Boeing and the US Air Force have completed the first KC-46A Pegasus refuelling of a combat jet using the next-generation tanker's wing-mounted hose-and-drogue system.
The milestone was achieved on 10 February when the KC-46 transferred fuel to a US Navy F/A-18 at 20,000ft, says Boeing.
On January 24, Pegasus completed its first ever aerial refuelling by topping up an F-16 during a 5h 45min sortie over Washington state. Tanker testers had been preparing to refuel a Boeing C-17 transport shortly after that F-16 demonstration, but those plans were pushed back due to asset availability, a company spokesman says.

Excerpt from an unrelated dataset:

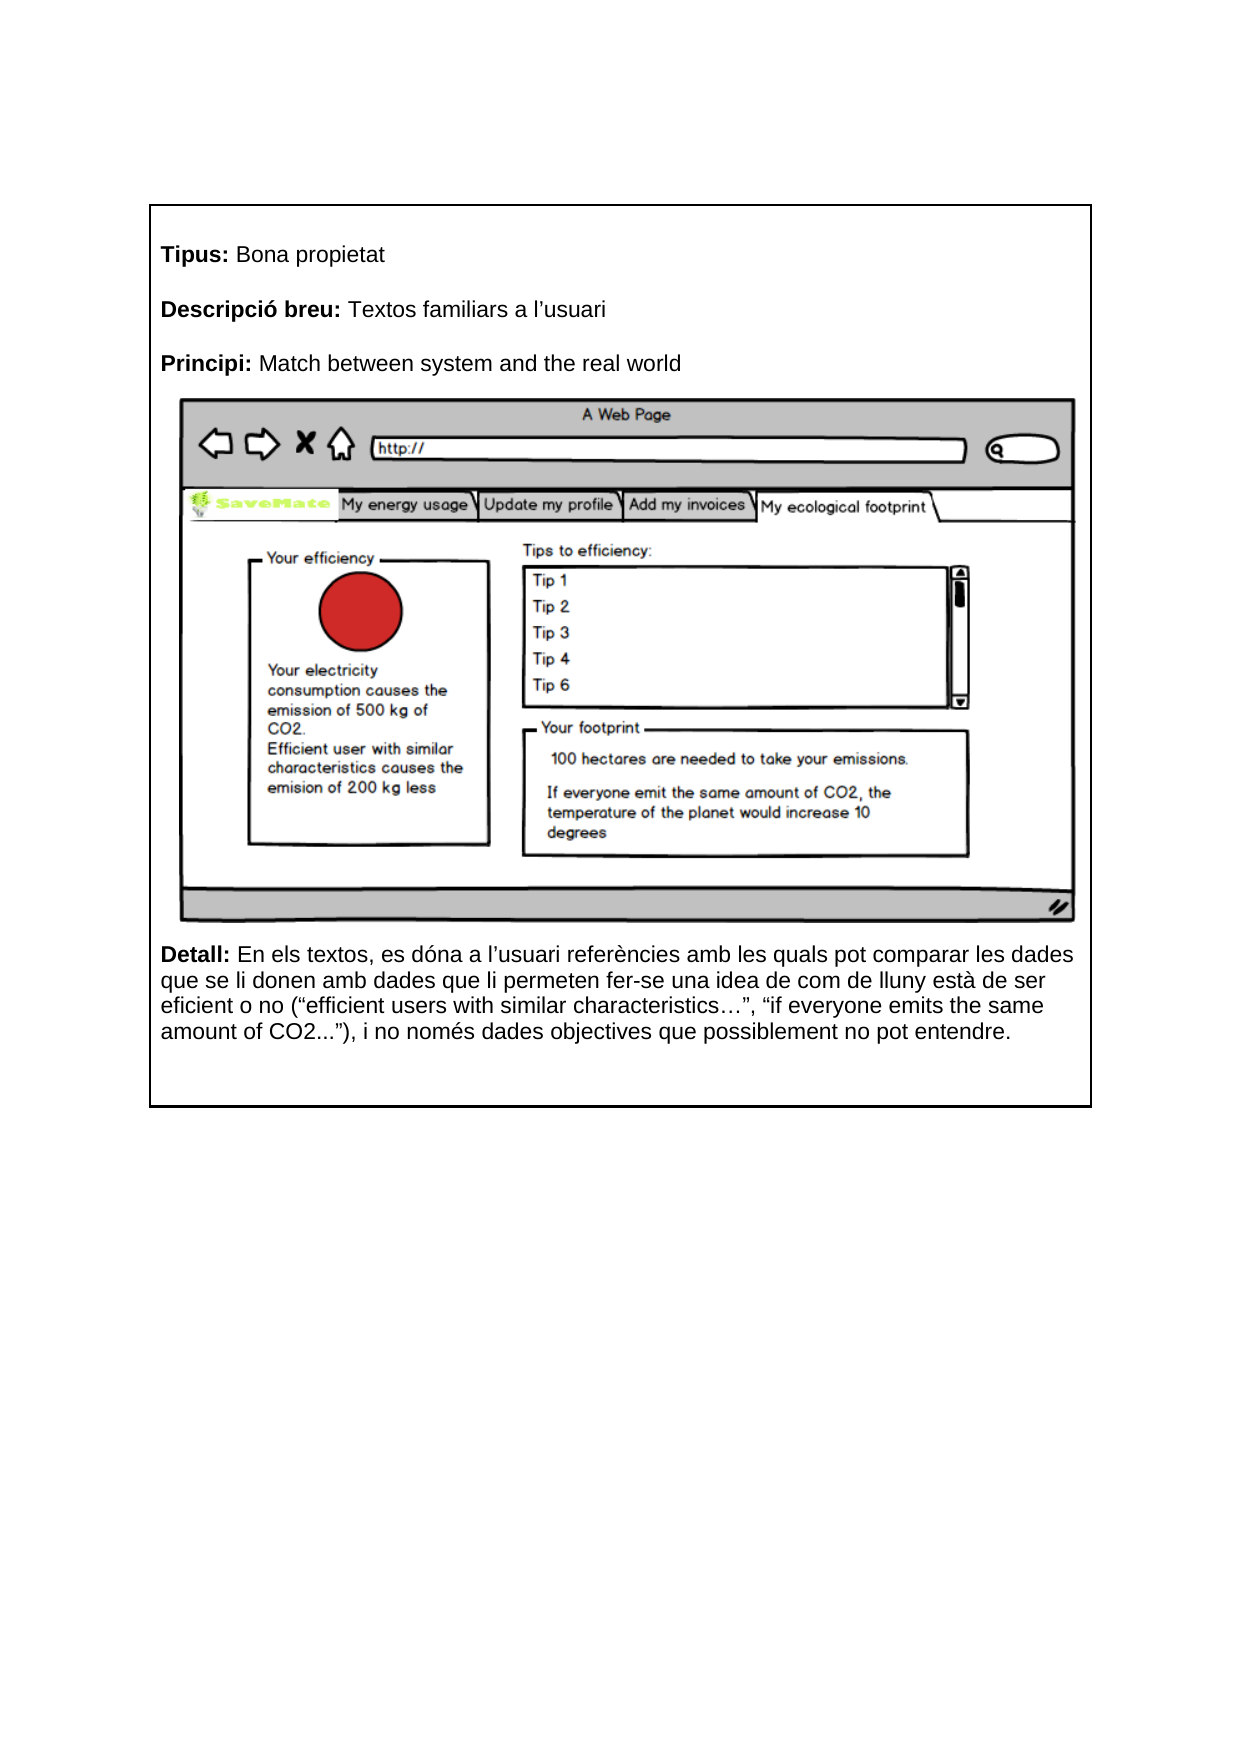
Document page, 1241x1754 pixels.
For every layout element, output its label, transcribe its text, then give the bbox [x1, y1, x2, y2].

table_header Tipus: Bona propietat Descripció breu: Textos familiars a l’usuari Principi: Match between system and the real world Detall: En els textos, es dóna a l’usuari referències amb les quals pot comparar les dades que se li donen amb dades que li permeten fer-se una idea de com de lluny està de ser eficient o no (“efficient users with similar characteristics…”, “if everyone emits the same amount of CO2...”), i no només dades objectives que possiblement no pot entendre. [151, 206, 1090, 1105]
picture [179, 398, 1076, 923]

The F/A-18 refuelling milestone is one of many coming up for the KC-46 programme as it completes a low-rate production readiness review by the US government. This step ticks off the requirement to demonstrate refuelling of a light, fast jet.
The next step could be to demonstrate aerial refuelling of the KC-46 by another air force KC-10, or perhaps refuelling of a C-17 or AV-8B Harrier II.
KC-46 entered development in 2011 with a contract for four test assets including two baseline 767-2Cs and two fully capable aerial tankers. The air force wants 179 new tankers and will order the remaining 175 across 13 planned production lots. Two low-rate initial production contracts for seven and 12 aircraft are expected by mid-year.